Ahead of him, turning over like the pages of a heavy book, he saw the difficulty of all he would have to learn, of courtship, of marriage itself and its initiations, of a new way of speaking. The thought of so much effort brought him close to discouragement, yet he felt driven to carry on, to learn what he needed to know and to test his strength. Within a month he had exacted a promise from her. She would become his wife. They would move to the village of Tyndall thirty miles away where he had been offered a job in the new quarry. He announced his intentions to his mother and father—who were stunned into silence—and a wedding day was set.

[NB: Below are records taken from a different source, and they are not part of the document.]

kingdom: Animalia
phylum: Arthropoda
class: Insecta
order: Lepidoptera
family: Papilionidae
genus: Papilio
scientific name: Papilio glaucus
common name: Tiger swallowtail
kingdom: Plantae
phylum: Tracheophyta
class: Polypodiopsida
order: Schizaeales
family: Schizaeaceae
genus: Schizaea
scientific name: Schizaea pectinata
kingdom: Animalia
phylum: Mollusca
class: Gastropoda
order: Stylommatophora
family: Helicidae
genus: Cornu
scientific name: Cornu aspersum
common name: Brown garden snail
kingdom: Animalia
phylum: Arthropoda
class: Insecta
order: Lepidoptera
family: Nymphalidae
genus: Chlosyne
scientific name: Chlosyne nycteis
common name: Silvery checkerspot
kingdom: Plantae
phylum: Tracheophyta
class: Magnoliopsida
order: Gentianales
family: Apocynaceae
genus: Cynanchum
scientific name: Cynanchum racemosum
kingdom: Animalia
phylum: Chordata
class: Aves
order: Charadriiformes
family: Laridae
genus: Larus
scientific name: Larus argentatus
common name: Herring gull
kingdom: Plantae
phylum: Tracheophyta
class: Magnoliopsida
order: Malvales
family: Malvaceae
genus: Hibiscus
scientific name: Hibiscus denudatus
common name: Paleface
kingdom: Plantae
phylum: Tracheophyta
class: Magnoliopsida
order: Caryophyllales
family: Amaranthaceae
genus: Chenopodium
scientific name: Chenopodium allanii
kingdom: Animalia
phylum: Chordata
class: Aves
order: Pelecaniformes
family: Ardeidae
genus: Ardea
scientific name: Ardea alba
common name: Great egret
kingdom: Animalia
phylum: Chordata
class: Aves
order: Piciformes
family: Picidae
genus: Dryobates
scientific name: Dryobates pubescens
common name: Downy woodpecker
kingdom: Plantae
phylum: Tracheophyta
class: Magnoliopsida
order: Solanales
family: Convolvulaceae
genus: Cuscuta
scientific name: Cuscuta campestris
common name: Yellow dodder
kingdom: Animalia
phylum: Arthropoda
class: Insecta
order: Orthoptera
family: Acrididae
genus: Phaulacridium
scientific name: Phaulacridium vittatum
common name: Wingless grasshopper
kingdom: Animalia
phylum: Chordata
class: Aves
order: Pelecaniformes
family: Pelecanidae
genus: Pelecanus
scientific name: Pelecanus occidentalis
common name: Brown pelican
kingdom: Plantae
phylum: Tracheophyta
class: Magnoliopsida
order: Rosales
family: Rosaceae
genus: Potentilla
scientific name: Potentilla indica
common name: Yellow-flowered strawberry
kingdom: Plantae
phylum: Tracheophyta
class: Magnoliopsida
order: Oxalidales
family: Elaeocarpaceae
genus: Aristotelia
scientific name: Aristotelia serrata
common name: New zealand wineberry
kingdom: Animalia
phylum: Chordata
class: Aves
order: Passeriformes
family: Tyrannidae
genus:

People smiled to see them together, this timid, boy-bodied, besotted young man leaning attentively toward the immense woman, taking her wide, heavy hand on his lap and stroking it delicately. It was observed that he was an inch or two shorter than she.
Standing at the doorway of the Home, saying goodnight, he placed his fingers on her broad cheek, tracing the outline of her curved pink untroubled skin.
From the beginning he knew that Mercy Stone’s ardor was of a quality inferior to his own, of a different order altogether, and this seemed to him to be natural, rightful. The potency and fragrance of erotic love that overwhelmed him so suddenly in his twenty-sixth year was answered by Mercy with mild bewilderment. She was not cold toward him, not in the least, but returned his first shy eager embraces with a sighing acquiescence. About their future life together she seemed incurious, almost indifferent, though the fact that they would be let a modest company house did stir a response—her own home to order and arrange and run as she pleased. She would like that, she told Cuyler shyly. It was something she had not expected ever to have. She was, you might say, a woman who recognized the value of half a loaf.